Search the records for the word "Example" and pick out every line that has it.

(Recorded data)
-*-

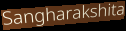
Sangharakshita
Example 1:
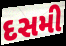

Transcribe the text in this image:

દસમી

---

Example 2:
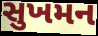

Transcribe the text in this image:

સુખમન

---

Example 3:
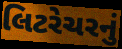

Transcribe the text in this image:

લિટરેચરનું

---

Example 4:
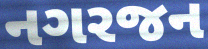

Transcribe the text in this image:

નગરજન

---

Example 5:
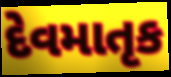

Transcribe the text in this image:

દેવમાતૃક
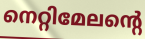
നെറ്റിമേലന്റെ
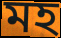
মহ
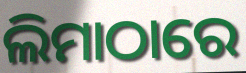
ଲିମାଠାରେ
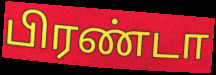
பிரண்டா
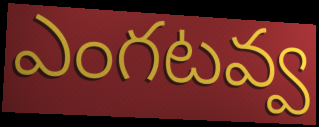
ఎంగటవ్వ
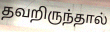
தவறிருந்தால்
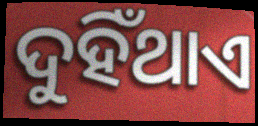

-*-

Response →
Example 1:
Example 2:
Example 3:
Example 4:
Example 5:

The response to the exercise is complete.